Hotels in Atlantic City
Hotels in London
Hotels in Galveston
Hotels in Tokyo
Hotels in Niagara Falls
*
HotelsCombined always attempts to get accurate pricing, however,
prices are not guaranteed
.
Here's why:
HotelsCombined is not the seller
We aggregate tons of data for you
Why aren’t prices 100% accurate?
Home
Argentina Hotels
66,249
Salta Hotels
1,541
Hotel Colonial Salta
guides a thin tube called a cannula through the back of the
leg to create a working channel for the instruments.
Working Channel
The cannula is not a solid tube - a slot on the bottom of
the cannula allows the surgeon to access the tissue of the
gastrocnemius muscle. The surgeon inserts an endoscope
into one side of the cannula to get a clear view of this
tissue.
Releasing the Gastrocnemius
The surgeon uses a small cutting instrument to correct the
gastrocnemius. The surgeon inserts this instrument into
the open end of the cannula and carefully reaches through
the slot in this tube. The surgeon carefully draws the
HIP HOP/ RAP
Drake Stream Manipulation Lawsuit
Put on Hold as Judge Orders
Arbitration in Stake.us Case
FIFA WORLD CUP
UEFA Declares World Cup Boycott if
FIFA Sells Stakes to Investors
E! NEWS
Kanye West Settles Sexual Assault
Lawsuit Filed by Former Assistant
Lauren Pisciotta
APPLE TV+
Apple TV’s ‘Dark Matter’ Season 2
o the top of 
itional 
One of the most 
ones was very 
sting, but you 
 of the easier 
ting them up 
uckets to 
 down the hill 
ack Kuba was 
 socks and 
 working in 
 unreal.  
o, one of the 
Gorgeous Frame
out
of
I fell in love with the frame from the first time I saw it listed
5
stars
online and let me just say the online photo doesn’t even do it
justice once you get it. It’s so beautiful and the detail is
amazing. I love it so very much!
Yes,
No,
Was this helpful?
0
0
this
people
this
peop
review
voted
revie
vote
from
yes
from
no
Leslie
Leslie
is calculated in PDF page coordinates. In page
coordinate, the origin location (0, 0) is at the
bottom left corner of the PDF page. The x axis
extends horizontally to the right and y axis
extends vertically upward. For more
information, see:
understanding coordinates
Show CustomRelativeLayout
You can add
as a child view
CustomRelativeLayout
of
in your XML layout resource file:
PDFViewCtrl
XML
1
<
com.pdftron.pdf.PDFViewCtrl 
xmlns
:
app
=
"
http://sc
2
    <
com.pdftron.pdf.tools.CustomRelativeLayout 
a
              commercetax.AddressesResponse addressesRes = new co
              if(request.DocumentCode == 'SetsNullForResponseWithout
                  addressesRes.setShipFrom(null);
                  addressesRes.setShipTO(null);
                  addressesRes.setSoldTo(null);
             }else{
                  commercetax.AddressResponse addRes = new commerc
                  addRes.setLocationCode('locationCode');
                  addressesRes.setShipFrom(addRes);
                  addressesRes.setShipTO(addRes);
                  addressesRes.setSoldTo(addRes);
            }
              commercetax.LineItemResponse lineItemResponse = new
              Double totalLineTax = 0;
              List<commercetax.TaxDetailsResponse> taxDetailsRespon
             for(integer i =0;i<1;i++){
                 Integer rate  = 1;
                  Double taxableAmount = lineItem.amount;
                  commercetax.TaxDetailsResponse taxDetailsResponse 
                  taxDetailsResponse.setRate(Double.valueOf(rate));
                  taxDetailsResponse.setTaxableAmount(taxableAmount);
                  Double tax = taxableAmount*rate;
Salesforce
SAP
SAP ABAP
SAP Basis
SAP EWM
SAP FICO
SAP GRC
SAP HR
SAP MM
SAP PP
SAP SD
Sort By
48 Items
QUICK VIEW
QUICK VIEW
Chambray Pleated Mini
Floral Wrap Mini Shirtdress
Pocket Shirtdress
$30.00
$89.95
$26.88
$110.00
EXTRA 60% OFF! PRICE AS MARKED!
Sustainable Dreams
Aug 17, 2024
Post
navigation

==================================================

▸ INSTRUCTIONS FOR THE TASK
Arrange every line of the listing above as a Markdown table with two columns, No. and Text. Put the row number in the first column and the line in the second, and leave out blank lines.

▸ REPLY TO THE TASK
| No. | Text |
|---|---|
| 1 | Hotels in Atlantic City |
| 2 | Hotels in London |
| 3 | Hotels in Galveston |
| 4 | Hotels in Tokyo |
| 5 | Hotels in Niagara Falls |
| 6 | * |
| 7 | HotelsCombined always attempts to get accurate pricing, however, |
| 8 | prices are not guaranteed |
| 9 | . |
| 10 | Here's why: |
| 11 | HotelsCombined is not the seller |
| 12 | We aggregate tons of data for you |
| 13 | Why aren’t prices 100% accurate? |
| 14 | Home |
| 15 | Argentina Hotels |
| 16 | 66,249 |
| 17 | Salta Hotels |
| 18 | 1,541 |
| 19 | Hotel Colonial Salta |
| 20 | guides a thin tube called a cannula through the back of the |
| 21 | leg to create a working channel for the instruments. |
| 22 | Working Channel |
| 23 | The cannula is not a solid tube - a slot on the bottom of |
| 24 | the cannula allows the surgeon to access the tissue of the |
| 25 | gastrocnemius muscle. The surgeon inserts an endoscope |
| 26 | into one side of the cannula to get a clear view of this |
| 27 | tissue. |
| 28 | Releasing the Gastrocnemius |
| 29 | The surgeon uses a small cutting instrument to correct the |
| 30 | gastrocnemius. The surgeon inserts this instrument into |
| 31 | the open end of the cannula and carefully reaches through |
| 32 | the slot in this tube. The surgeon carefully draws the |
| 33 | HIP HOP/ RAP |
| 34 | Drake Stream Manipulation Lawsuit |
| 35 | Put on Hold as Judge Orders |
| 36 | Arbitration in Stake.us Case |
| 37 | FIFA WORLD CUP |
| 38 | UEFA Declares World Cup Boycott if |
| 39 | FIFA Sells Stakes to Investors |
| 40 | E! NEWS |
| 41 | Kanye West Settles Sexual Assault |
| 42 | Lawsuit Filed by Former Assistant |
| 43 | Lauren Pisciotta |
| 44 | APPLE TV+ |
| 45 | Apple TV’s ‘Dark Matter’ Season 2 |
| 46 | o the top of  |
| 47 | itional  |
| 48 | One of the most  |
| 49 | ones was very  |
| 50 | sting, but you  |
| 51 |  of the easier  |
| 52 | ting them up  |
| 53 | uckets to  |
| 54 |  down the hill  |
| 55 | ack Kuba was  |
| 56 |  socks and  |
| 57 |  working in  |
| 58 |  unreal.   |
| 59 | o, one of the  |
| 60 | Gorgeous Frame |
| 61 | out |
| 62 | of |
| 63 | I fell in love with the frame from the first time I saw it listed |
| 64 | 5 |
| 65 | stars |
| 66 | online and let me just say the online photo doesn’t even do it |
| 67 | justice once you get it. It’s so beautiful and the detail is |
| 68 | amazing. I love it so very much! |
| 69 | Yes, |
| 70 | No, |
| 71 | Was this helpful? |
| 72 | 0 |
| 73 | 0 |
| 74 | this |
| 75 | people |
| 76 | this |
| 77 | peop |
| 78 | review |
| 79 | voted |
| 80 | revie |
| 81 | vote |
| 82 | from |
| 83 | yes |
| 84 | from |
| 85 | no |
| 86 | Leslie |
| 87 | Leslie |
| 88 | is calculated in PDF page coordinates. In page |
| 89 | coordinate, the origin location (0, 0) is at the |
| 90 | bottom left corner of the PDF page. The x axis |
| 91 | extends horizontally to the right and y axis |
| 92 | extends vertically upward. For more |
| 93 | information, see: |
| 94 | understanding coordinates |
| 95 | Show CustomRelativeLayout |
| 96 | You can add |
| 97 | as a child view |
| 98 | CustomRelativeLayout |
| 99 | of |
| 100 | in your XML layout resource file: |
| 101 | PDFViewCtrl |
| 102 | XML |
| 103 | 1 |
| 104 | < |
| 105 | com.pdftron.pdf.PDFViewCtrl  |
| 106 | xmlns |
| 107 | : |
| 108 | app |
| 109 | = |
| 110 | " |
| 111 | http://sc |
| 112 | 2 |
| 113 |     < |
| 114 | com.pdftron.pdf.tools.CustomRelativeLayout  |
| 115 | a |
| 116 |               commercetax.AddressesResponse addressesRes = new co |
| 117 |               if(request.DocumentCode == 'SetsNullForResponseWithout |
| 118 |                   addressesRes.setShipFrom(null); |
| 119 |                   addressesRes.setShipTO(null); |
| 120 |                   addressesRes.setSoldTo(null); |
| 121 |              }else{ |
| 122 |                   commercetax.AddressResponse addRes = new commerc |
| 123 |                   addRes.setLocationCode('locationCode'); |
| 124 |                   addressesRes.setShipFrom(addRes); |
| 125 |                   addressesRes.setShipTO(addRes); |
| 126 |                   addressesRes.setSoldTo(addRes); |
| 127 |             } |
| 128 |               commercetax.LineItemResponse lineItemResponse = new |
| 129 |               Double totalLineTax = 0; |
| 130 |               List<commercetax.TaxDetailsResponse> taxDetailsRespon |
| 131 |              for(integer i =0;i<1;i++){ |
| 132 |                  Integer rate  = 1; |
| 133 |                   Double taxableAmount = lineItem.amount; |
| 134 |                   commercetax.TaxDetailsResponse taxDetailsResponse  |
| 135 |                   taxDetailsResponse.setRate(Double.valueOf(rate)); |
| 136 |                   taxDetailsResponse.setTaxableAmount(taxableAmount); |
| 137 |                   Double tax = taxableAmount*rate; |
| 138 | Salesforce |
| 139 | SAP |
| 140 | SAP ABAP |
| 141 | SAP Basis |
| 142 | SAP EWM |
| 143 | SAP FICO |
| 144 | SAP GRC |
| 145 | SAP HR |
| 146 | SAP MM |
| 147 | SAP PP |
| 148 | SAP SD |
| 149 | Sort By |
| 150 | 48 Items |
| 151 | QUICK VIEW |
| 152 | QUICK VIEW |
| 153 | Chambray Pleated Mini |
| 154 | Floral Wrap Mini Shirtdress |
| 155 | Pocket Shirtdress |
| 156 | $30.00 |
| 157 | $89.95 |
| 158 | $26.88 |
| 159 | $110.00 |
| 160 | EXTRA 60% OFF! PRICE AS MARKED! |
| 161 | Sustainable Dreams |
| 162 | Aug 17, 2024 |
| 163 | Post |
| 164 | navigation |